## Verilen görev 1:
Aşağıdaki girdilerde "start" sözcüğünü içeren her satırı listeleyin. Büyük ve küçük harf ayrımı dikkate alınmalıdır.

## Çıkarılan metin:
####################

|
|
|
|
|
Komşu kıymete bindi
|
|
Bir kaç yıl öncesine kadar komşularının neredeyse tümüyle kavgalı olan Türkiye, Irak'la ilgili olarak ABD ile yaşadığı hayal kırıklığından sonra komşularına yöneldi.
DİŞİŞLERİ Bakanı Abdullah Gül'ün son bir kaç günlük programı bile Türkiye'nin yeni dış politikasıyla ilgili ipuçlarını görmek için yeterli. Hafta başında tarihi bir geziyle, uzun süre 'düşmanı' konumundaki Suriye'nin devlet başkanını ağırlayan Türkiye'nin, dün de Dışişleri Bakanı Azerbaycan'daki resmi gezisini tamamlayarak İran'a geçti. Yol boyunca Kıbrıs'ta çözüm içeren mesajlar veren Dışişleri Bakanı, bir yandan hem Azerbeycan'a Ermenistan'la masaya oturmanın yolunu gösteriyor, diğer taraftan önümüzdeki haftalarda gerçekleşecek Rusya gezisine hazırlanıyor. Bu tabloda göze çarpan ne?

####################

## Satırlar:
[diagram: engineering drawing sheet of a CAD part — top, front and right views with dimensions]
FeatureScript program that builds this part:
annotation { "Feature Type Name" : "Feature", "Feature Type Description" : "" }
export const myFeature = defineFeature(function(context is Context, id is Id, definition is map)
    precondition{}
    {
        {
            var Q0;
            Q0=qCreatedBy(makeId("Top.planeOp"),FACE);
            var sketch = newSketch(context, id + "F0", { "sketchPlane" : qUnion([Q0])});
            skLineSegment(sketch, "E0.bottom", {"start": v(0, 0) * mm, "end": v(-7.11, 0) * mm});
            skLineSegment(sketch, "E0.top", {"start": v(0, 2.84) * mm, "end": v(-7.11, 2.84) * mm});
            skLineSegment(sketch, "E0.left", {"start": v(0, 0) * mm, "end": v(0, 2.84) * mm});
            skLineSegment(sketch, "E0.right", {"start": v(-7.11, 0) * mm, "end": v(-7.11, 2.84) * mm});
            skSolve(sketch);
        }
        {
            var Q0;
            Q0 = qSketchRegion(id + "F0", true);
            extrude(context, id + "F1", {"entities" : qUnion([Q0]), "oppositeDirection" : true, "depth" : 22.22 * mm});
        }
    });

####################

## Verilen görev 2:
Yukarıdaki Türkiye'nin komşularıyla ilişkilerini anlatan metinden "DİŞİŞLERİ Bakanı Abdullah" ile başlayıp "göze çarpan ne?" ile biten bölümü harfi harfine yeniden yazın.

## Görevin cevabı 1:
            skLineSegment(sketch, "E0.bottom", {"start": v(0, 0) * mm, "end": v(-7.11, 0) * mm});
            skLineSegment(sketch, "E0.top", {"start": v(0, 2.84) * mm, "end": v(-7.11, 2.84) * mm});
            skLineSegment(sketch, "E0.left", {"start": v(0, 0) * mm, "end": v(0, 2.84) * mm});
            skLineSegment(sketch, "E0.right", {"start": v(-7.11, 0) * mm, "end": v(-7.11, 2.84) * mm});

## Görevin cevabı 2:
DİŞİŞLERİ Bakanı Abdullah Gül'ün son bir kaç günlük programı bile Türkiye'nin yeni dış politikasıyla ilgili ipuçlarını görmek için yeterli. Hafta başında tarihi bir geziyle, uzun süre 'düşmanı' konumundaki Suriye'nin devlet başkanını ağırlayan Türkiye'nin, dün de Dışişleri Bakanı Azerbaycan'daki resmi gezisini tamamlayarak İran'a geçti. Yol boyunca Kıbrıs'ta çözüm içeren mesajlar veren Dışişleri Bakanı, bir yandan hem Azerbeycan'a Ermenistan'la masaya oturmanın yolunu gösteriyor, diğer taraftan önümüzdeki haftalarda gerçekleşecek Rusya gezisine hazırlanıyor. Bu tabloda göze çarpan ne?